Driving Etty Ket

Dear Queenie,

  My boyfriend is a real gentleman. He even opens doors for me, which I usually like, especially if I am carrying things. But he even opens the car door for me when I am the one who is driving.

  Queenie, is this proper etiquette?—Driving Etty Ket

Dear Etty Ket,

  Yes. But if it makes you uncomfortable when you are the driver, ask him not to do it then.

Worried boyfriend

Dear Queenie,

  My girlfriend used to be an alcoholic until she joined Alcoholics Anonymous and stopped drinking, but now she seems to be addicted to cough medicine, she takes it all the time.

  Queenie, should I talk to her doctor about this?—Worried boyfriend

Dear Boyfriend,

  First you should talk to your girlfriend. There is alcohol in cough medicines, so she is still an alcoholic and should still be going to AA.

  And if her doctor prescribed the cough medicine(s) make sure he/she knows about his/her patient’s alcoholism – it is an ailment that never goes away, it just becomes dormant if the person stops drinking alcohol.

Fed-up friend

Dear Queenie,

  Someone I know talks about themself all the time and never lets anyone else get in a word. If I try to say something they just keep talking, or they end the conversation and walk away.

  Queenie, how can I handle this without hurting their feelings?—Fed-up friend

Dear Friend,

  No matter what you do besides listen to them, their feelings probably will be hurt.

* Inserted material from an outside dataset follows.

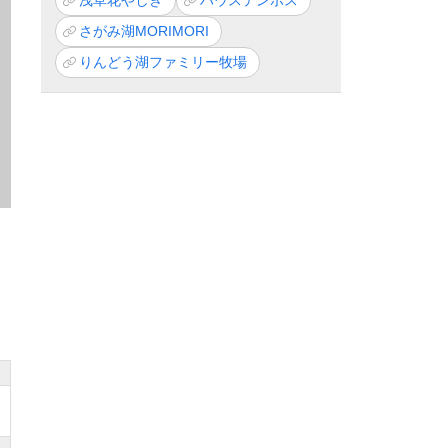
浅草花やしき
ハウステンボス
さがみ湖MORIMORI
りんどう湖ファミリー牧場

  This person may not even realise that they do not give anyone else a chance to talk. Ask them if they have trouble hearing you and tell them gently that you would like to have a chance to tell them something – and hope they are willing to listen to what you are saying.

Stunck-up

Dear Queenie,

  My mother-in-law uses so much perfume that we have to open the windows to air out the house when she visits. We have tried to talk to her about this and ask her not to use so much when she comes to visit us but nothing changes.

  Queenie, what more can we do?—Stunck-up

Dear Stunck-up,

  Your mother-in-law may not have much sense of smell, especially if she is getting on in years, and may not realise how strong the scent of her perfume is. Keep asking her not to use so much, or not to use any perfume at all, when she visits you.

  And you may find that wearing a mask to protect you from COVID-19 will also at least help to protect you from your mother-in-law’s perfume.

Sympathetic friend

Dear Queenie,

  A friend of mine lost her father when he was killed in a traffic accident.

  Queenie, how can I help her get through this terrible time?—Sympathetic friend

Dear Friend,

  Let her know you are sorry about her loss and will listen if and when she wants to talk to you about it. She probably will behave differently for a while – sad or angry, wanting to be alone, or surrounded with friends.

  Do not try to help her “get over it”. One does not “get over” a loss like that, but in time she will learn to deal with her loss and get on with her life.